Within Supply Chains, and at the Enterprise level, at the moment we have many business methods and processes that are not significantly different to what was being done in the 1990’s.
Viewed from the network level we can see a “whole supply chain” - Each organisation goes about doing work separately (generally in isolation) to produce what it considers to be an Economic Order Quantity (EOQ) and a material Forecast.
Using traditional techniques each participating organisation crunches the numbers using their ERP / MRP2 Systems to work out (based on historical data and assumptions about demand / supply lead times) what levels of inventory we should hold and when orders should be placed and synchronised.

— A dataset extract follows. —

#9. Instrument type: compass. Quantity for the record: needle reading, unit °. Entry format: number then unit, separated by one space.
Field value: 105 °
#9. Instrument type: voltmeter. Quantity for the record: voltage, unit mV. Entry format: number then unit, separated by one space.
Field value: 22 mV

That scenario is silo based and definitely not an “aligned supply chain”. At some time in that cycle data is passed to the Suppliers & transport providers all of whom make their calculations.

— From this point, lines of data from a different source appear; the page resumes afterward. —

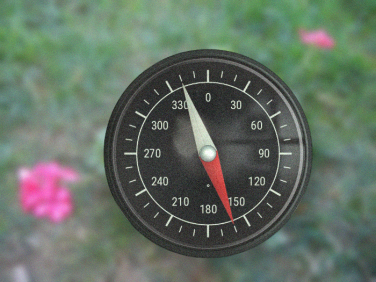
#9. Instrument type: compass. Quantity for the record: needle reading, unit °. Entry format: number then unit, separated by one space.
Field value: 160 °
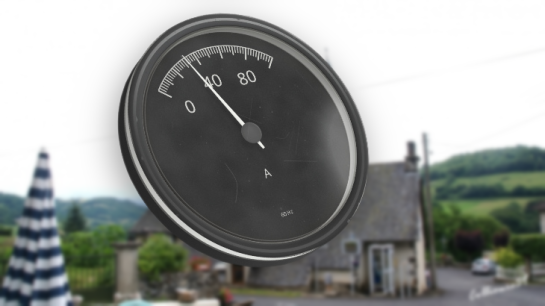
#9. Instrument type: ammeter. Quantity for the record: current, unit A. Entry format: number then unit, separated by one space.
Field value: 30 A
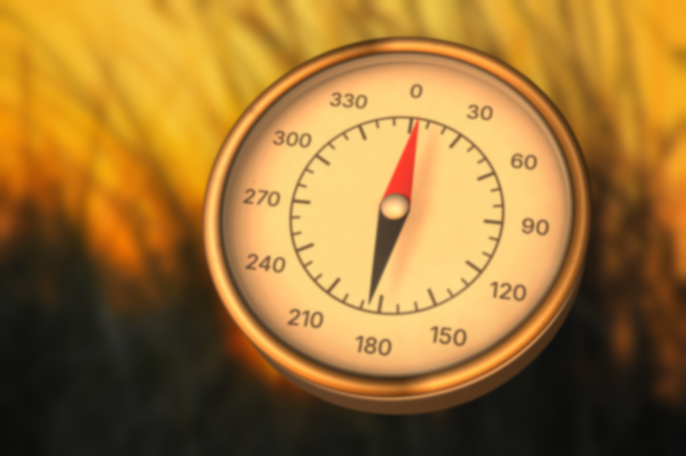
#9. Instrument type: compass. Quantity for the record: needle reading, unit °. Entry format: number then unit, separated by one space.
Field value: 5 °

The only thing that links that stream is the data and messages that are sent between the various trading entities. The typical medium being Electronic Data Interchange (EDI) which currently has a value proposition based on it being a slightly more secure / reliable version of a Fax or e-mail.
In the early days of the internet the ability to do these exchanges had a slightly higher value proposition than it does now – now it is routine. There is adequate bandwidth in the internet and even large file transfers (several gigabytes) can be accomplished and verified quite easily. Even using EDI, traditionally there is very little in the way of end-to-end visibility and no “timeliness” in the data flows...Most participants have no way of knowing the stock positions until someone responds to a forecast or provides an Advanced Shipping Notification (ASN).

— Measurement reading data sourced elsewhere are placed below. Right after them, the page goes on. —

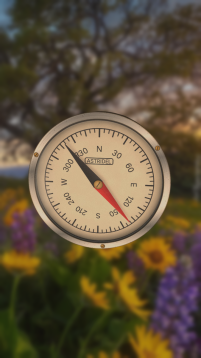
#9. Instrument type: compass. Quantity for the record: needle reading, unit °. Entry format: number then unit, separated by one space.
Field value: 140 °
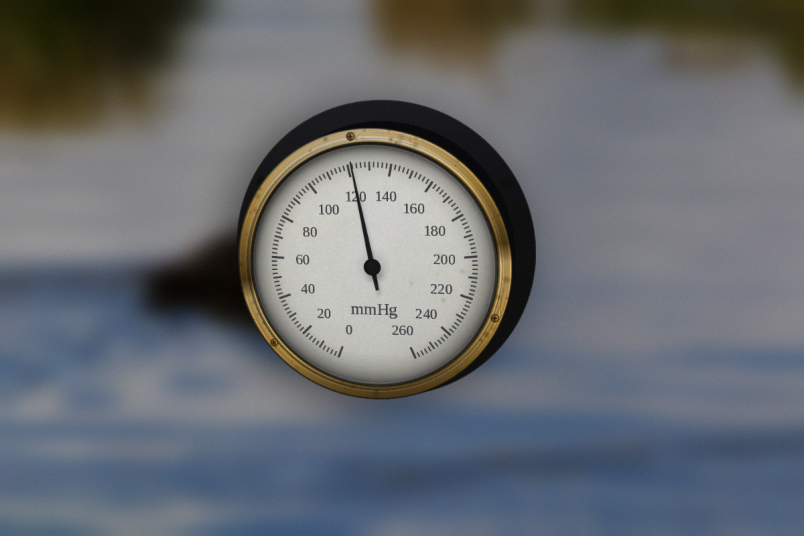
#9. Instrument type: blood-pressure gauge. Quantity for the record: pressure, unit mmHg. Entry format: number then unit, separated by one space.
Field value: 122 mmHg
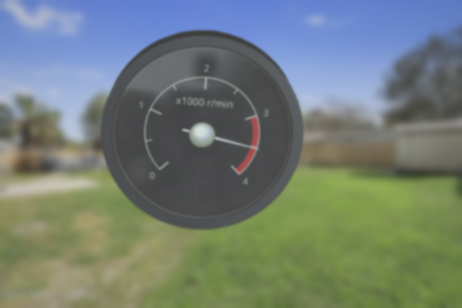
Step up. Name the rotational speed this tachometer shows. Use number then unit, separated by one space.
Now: 3500 rpm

As a consequence at every step the whole chain gets a sub-optimal inventory & EOQ position, that isolated planning, is repeated at each node in that supply chain. This is reflected in the “overstock” and “understocks”. This method and the associated planning scenarios also produce the classic “bullwhip” effect.
There is a better way:
The Chain needs to share Process not Data.
Sharing a Process establishes Context & Timeliness in the shared data – these are attributes that do not exist in a raw EDI stream.